Q. Is MSM a good natural osteoarthritis treatment?
A. Anecdotal reports indicate that MSM may be helpful
as a natural osteoarthritis treatment but I have not seen any human studies to
confirm this treatment.
Q. Does Lyprinol work in osteoarthritis?
A. It may, there is some research available at the
Lyprinol web page.
Q. I've heard that hyaluronic acid supplement is a good alternative
osteoarthritis treatment.
A. I have not seen any studies with oral hyaluronic
acid as an alternative osteoarthritis treatment. I have heard a few reports that
hyaluronic acid taken orally can cause a rash.

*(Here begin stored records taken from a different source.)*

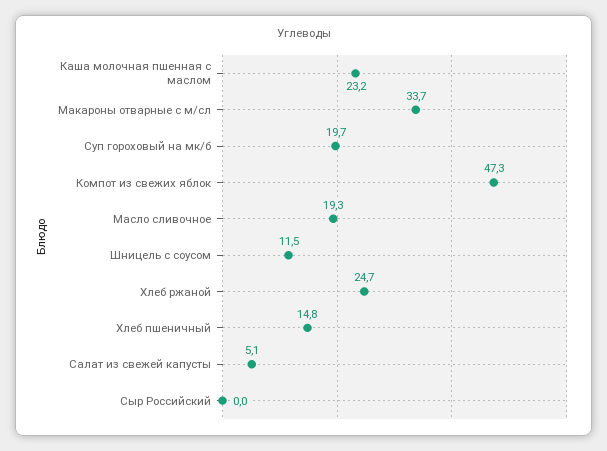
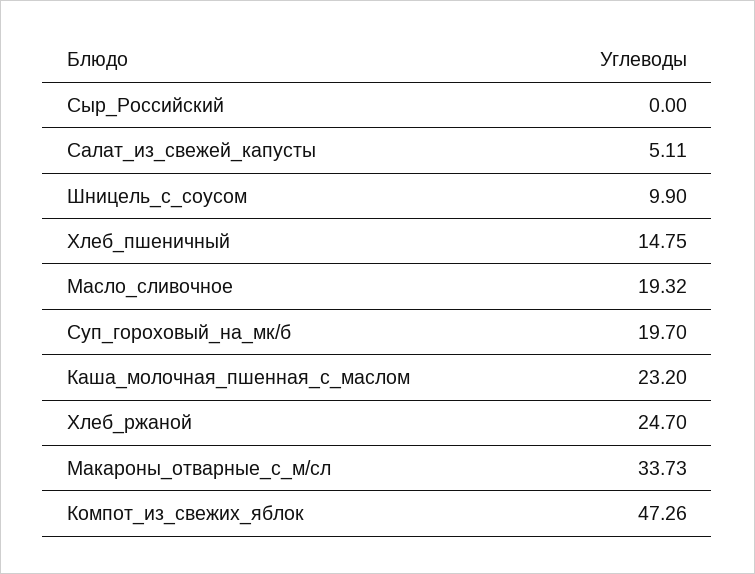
  {
    "Каша молочная пшенная с маслом": 23.2,
    "Макароны отварные с м/сл": 33.73,
    "Суп гороховый на мк/б": 19.7,
    "Компот из свежих яблок": 47.26,
    "Масло сливочное": 19.32,
-   "Шницель с соусом": 11.5,
+   "Шницель с соусом": 9.9,
    "Хлеб ржаной": 24.7,
    "Хлеб пшеничный": 14.75,
    "Салат из свежей капусты": 5.11,
    "Сыр Российский": 0
  }

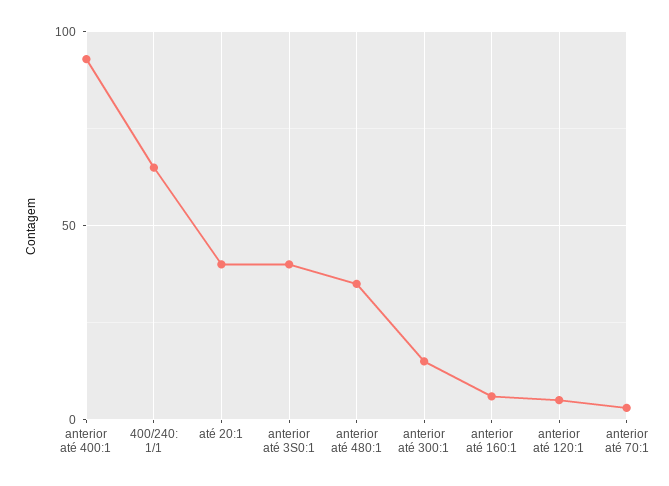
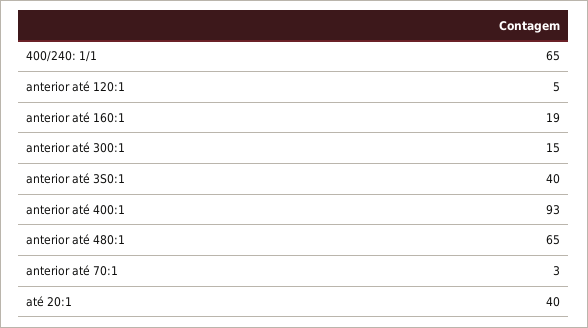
  {
    "anterior até 400:1": 93,
    "400/240: 1/1": 65,
    "até 20:1": 40,
    "anterior até 3S0:1": 40,
-   "anterior até 480:1": 35,
+   "anterior até 480:1": 65,
    "anterior até 300:1": 15,
-   "anterior até 160:1": 5,
+   "anterior até 160:1": 19,
    "anterior até 120:1": 5,
    "anterior até 70:1": 3
  }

Q. Does glucosamine by itself help osteoarthritis ?
A. The studies have been mixed. Some have shown
glucosamine by itself is a natural remedy for osteoarthritis while other studies
have come to the conclusion that glucosamine by itself is not much help. I
prefer using glucosamine along with chondroitin, msm, cmo, and other nutrients.
Q. A physician from Bulgaria recommends that I take
Tribulus Terrestris to improve osteoarthritis in my hip. Would you recommend
this herb for my condition?
A. We can't make individual recommendations. We have not heard of
tribulus terrestris being used for osteoarthritis.